Pedio ha negato qualsiasi timore nel condurre un’indagine sui nomi altisonanti citati da Amara: «Erano dichiarazioni delicate in cui si faceva riferimento a più di cento persone delle più alte cariche dello Stato, civili e militari. Non ho una storia di timore nell'affrontare le indagini, quello che più mi preoccupava era che si trattava di dichiarazioni un po' vaghe e quindi di capire se avessero contenuti per procedere alle iscrizioni. La natura delle dichiarazioni induceva a una prudenza tecnica».

A parlare in aula anche Alessandro Pepe, ex coordinatore del gruppo A& I, che di fatto ha ricostruito il clima di tensione tra Davigo e Ardita fino ad ipotizzare che Davigo fosse a conoscenza di informazioni sul suo conto prima dell’aprile 2020. Informazioni che poi fu Davigo a far circolare, invitando diversi consiglieri a prendere le distanze dal magistrato per la sua presunta appartenenza - poi smentita e facilmente smentibile - alla loggia. «Nell'estate 2020 incontrai Piercamillo Davigo e mi disse, nel cortile del Consiglio, “stai lontano da Sebastiano Ardita, c'è una brutta indagine su di lui” - ha raccontato Pepe -. Non mi disse altro, se non che c'era un'indagine fatta da una procura del Nord e mi disse, con termini amicali, quasi paternalistici: non lo frequentare, non ti fidare». Un invito che però non ha mai raccolto: «L'ho continuato a frequentare, non ci ho mai creduto, erano accuse troppo forti», ha sottolineato Pepe, al quale Ardita, dopo le prime notizie sugli organi di stampa, ha confessato di sentirsi «fatto fuori», subendo «un grande contraccolpo psicologico».

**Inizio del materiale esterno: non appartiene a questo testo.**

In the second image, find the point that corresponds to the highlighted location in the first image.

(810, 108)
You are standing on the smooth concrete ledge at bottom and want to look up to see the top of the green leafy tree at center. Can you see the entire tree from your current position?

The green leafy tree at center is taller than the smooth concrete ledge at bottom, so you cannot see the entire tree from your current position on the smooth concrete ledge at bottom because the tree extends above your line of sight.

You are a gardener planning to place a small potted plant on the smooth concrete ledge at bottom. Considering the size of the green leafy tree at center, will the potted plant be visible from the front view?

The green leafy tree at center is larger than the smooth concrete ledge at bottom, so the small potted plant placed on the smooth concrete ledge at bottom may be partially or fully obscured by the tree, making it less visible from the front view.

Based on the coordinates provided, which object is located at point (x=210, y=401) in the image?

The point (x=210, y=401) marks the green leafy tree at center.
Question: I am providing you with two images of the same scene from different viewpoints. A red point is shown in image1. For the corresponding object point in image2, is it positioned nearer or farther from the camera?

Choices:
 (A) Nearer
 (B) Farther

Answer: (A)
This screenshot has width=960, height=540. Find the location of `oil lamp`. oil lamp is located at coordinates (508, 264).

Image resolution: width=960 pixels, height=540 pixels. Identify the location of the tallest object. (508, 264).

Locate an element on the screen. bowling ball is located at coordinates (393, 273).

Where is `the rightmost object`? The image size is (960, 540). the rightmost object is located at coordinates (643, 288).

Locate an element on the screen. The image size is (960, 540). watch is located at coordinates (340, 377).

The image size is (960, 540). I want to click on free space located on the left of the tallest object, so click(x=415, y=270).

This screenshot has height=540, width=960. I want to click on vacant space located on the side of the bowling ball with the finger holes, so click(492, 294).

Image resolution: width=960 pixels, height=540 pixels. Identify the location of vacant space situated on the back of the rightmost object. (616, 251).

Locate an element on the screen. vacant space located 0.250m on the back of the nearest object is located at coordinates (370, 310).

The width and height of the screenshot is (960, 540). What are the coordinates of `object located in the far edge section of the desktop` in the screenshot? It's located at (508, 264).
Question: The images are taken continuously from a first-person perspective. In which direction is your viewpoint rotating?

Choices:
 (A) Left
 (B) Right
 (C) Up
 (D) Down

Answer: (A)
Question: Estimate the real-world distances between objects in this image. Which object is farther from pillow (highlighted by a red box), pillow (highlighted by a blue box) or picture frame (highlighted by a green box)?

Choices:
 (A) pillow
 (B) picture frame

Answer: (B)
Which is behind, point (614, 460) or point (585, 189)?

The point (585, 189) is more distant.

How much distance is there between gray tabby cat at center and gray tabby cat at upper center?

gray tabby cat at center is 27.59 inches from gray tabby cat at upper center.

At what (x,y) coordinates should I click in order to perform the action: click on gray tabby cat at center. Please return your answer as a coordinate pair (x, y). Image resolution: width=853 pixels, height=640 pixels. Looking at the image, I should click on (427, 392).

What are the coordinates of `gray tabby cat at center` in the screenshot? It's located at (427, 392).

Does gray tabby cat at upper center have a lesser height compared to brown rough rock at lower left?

Pepe ha poi ricostruito un episodio più volte evocato in aula, ovvero l’incontro del febbraio 2020, quando il gruppo di A& I discusse della nomina del procuratore di Roma, dopo gli scandali del Palamaragate. Quando Ardita entrò nella stanza, ha raccontato Pepe, «Davigo con un'interlocuzione abbastanza violenta disse “cosa pensi di fare?' sul voto del procuratore di Roma e Ardita rispose “penso che voterò Creazzo”». Una risposta che provocò una dura reazione: «“Se tu non voti Prestipino sei fuori dal gruppo”, disse Davigo. Si creò un momento di tensione - ha aggiunto -, noi tutti restammo raggelati, Ardita lo ricordo sempre più vicino alla porta. “Hai qualcosa da nascondere, qualcosa che ci devi dire? Ne parleremo tu e io dopo”, disse Davigo in modo aggressivo, urlando». A quel punto Ardita andò via e Davigo «disse che qualunque voto non a favore di Prestipino era un modo per stare con quelli dell'hotel Champagne». Un’affermazione di fatto errata, dal momento che Creazzo, stando alle frasi registrate dal trojan all’Hotel Champagne, era tra i candidati penalizzati dagli accordi correntizi. «Mi sono doluto di non aver reagito a questa aggressione verbale - ha concluso Pepe -. Col senno di poi ho pensato che Davigo sapesse già qualcosa».